FuturEnzyme proposes an integrated solution that, starting with a clear knowledge about the manufacturers' needs, specifications and priorities and the inventory of the detergent, textiles and cosmetic benchmark, allow a targeted search for the best enzymes using big biodata mining, disruptive machine learning, activity-based bio-prospecting, protein engineering, nano-biotechnology, upscale fermentation, and downstream processing systems. Then, analyzing technology, market, consumer, and socio-economic demands, and assessing safety, risk, and life-cycle analysis during the technology and product development in an iterative process, will ensure that the results will be effective and relevant. These activities constitute the FuturEnzyme WorkPlan, that also includes a strong dissemination, communication and exploitation strategy. The expected results of the project include 2 web-based resources to screen the target enzymes, 1,000 microbial enzymes with manufacturers’ requirements (180 validated, 18 to outlast the product conditions), 3 innovative consumer products at defined scales, and dissemination, communication and exploitation actions. Overall, main activities performed included an exhaustive compilation of the manufacturers' requirements, based on which a number of protocols were implemented to screen a large diversity of bio-resources from at least 293 different locations and more than 1 billion public sequences. As a result, we retrieved 1,612 new enzymes: 678 being successfully produced, 368 validated, and 27 prioritized. The inventory of the benchmarks, LCA data, preliminary analysis of consumers’ behavior and requirements for the pre-industrial fermentation and validation tests was completed, collected and shared. Communication and dissemination, data management and exploitation plans, and a plan to collaborate with other EU projects funded were implemented. Main future activities include strengthening our collaboration with the other funded projects, performing new rounds of refine enzyme bio-prospecting, engineering and production (already ongoing), producing appropriate amounts of priority enzymes to do the first pre-industrial validations, completing the impact assessment of the LCA methodology and continuing dissemination and communication actions in close connection to exploitation actions.

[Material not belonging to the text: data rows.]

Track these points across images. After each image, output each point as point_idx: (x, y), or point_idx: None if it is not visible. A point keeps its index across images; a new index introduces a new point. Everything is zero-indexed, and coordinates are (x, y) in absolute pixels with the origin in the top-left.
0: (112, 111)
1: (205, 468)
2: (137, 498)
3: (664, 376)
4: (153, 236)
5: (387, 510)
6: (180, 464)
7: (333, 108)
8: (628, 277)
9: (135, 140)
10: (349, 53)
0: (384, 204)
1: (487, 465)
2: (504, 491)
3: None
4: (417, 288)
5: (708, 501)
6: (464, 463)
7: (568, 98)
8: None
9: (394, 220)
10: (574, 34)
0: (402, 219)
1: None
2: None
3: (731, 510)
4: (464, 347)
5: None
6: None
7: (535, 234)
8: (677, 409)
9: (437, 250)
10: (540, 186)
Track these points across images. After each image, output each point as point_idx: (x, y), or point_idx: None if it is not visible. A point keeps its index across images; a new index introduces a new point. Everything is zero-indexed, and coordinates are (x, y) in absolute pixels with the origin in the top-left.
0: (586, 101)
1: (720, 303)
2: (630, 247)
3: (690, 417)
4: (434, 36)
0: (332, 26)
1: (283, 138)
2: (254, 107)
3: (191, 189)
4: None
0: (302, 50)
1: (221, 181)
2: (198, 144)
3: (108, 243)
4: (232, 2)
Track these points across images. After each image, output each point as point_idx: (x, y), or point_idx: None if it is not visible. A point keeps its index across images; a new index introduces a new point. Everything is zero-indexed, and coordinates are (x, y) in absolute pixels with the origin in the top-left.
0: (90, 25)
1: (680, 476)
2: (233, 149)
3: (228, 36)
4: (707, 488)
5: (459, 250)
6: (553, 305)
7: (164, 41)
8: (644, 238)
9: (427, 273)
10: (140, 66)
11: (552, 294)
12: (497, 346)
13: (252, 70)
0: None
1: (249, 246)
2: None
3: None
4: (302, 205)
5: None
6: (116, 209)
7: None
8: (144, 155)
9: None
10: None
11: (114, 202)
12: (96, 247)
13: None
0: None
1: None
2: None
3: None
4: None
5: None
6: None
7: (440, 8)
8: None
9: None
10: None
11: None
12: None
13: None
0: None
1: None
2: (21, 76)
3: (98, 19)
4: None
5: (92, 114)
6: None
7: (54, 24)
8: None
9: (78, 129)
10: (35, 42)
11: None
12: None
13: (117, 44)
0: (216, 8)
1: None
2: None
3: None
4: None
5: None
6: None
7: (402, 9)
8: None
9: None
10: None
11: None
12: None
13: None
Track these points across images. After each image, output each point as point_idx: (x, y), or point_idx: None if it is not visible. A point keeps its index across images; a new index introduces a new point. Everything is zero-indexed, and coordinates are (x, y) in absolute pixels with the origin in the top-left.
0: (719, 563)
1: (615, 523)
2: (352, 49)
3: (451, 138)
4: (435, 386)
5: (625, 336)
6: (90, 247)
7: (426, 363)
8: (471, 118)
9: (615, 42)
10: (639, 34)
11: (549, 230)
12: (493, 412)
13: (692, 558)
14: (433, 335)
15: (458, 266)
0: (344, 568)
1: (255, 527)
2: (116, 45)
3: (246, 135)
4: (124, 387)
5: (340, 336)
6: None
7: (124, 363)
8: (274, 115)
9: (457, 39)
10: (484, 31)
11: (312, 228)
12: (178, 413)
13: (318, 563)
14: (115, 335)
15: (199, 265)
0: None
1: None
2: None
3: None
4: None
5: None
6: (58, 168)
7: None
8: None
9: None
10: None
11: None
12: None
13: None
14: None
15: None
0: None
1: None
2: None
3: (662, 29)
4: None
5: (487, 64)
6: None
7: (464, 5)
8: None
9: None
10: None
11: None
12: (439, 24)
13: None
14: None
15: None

Results are progressing beyond the state of the art. It is worth mentioning: i) the establishment of the Cluster Enzymes for Greener Products; ii) technical requirements for three target consumer products in the market; iii) novel methods, algorithms and biocontainers for bio-prospecting, from one of the largest collections of bio-resources, the target enzymes; iv) multiple expression systems, including expression via in vitro, organo-catalysts and active site design; v) a heuristic algorithm, AsiteDesign, to design and redesign active sites, and a novel strategy for enzyme “fishing, immobilizing and shielding”; vi) an unique set of enzymes with high potential for product innovation; vii) real-life products to proceed with pre-industrial validations. To highlight also, the impact at the policy level (policy document in preparation), on dissemination, communication and exploitation of results (audience of +35,000 people), training (4 PhD/Master Thesis defended and 16 in progress), recruitment (15 persons), gender dimension (including evaluating consumers’ behavior by gender), internationalization activities through resource mobilization. Finally, the activities and objectives are still priority for the three industrial partners, which reinforce the positive economic and environmental impact of the project.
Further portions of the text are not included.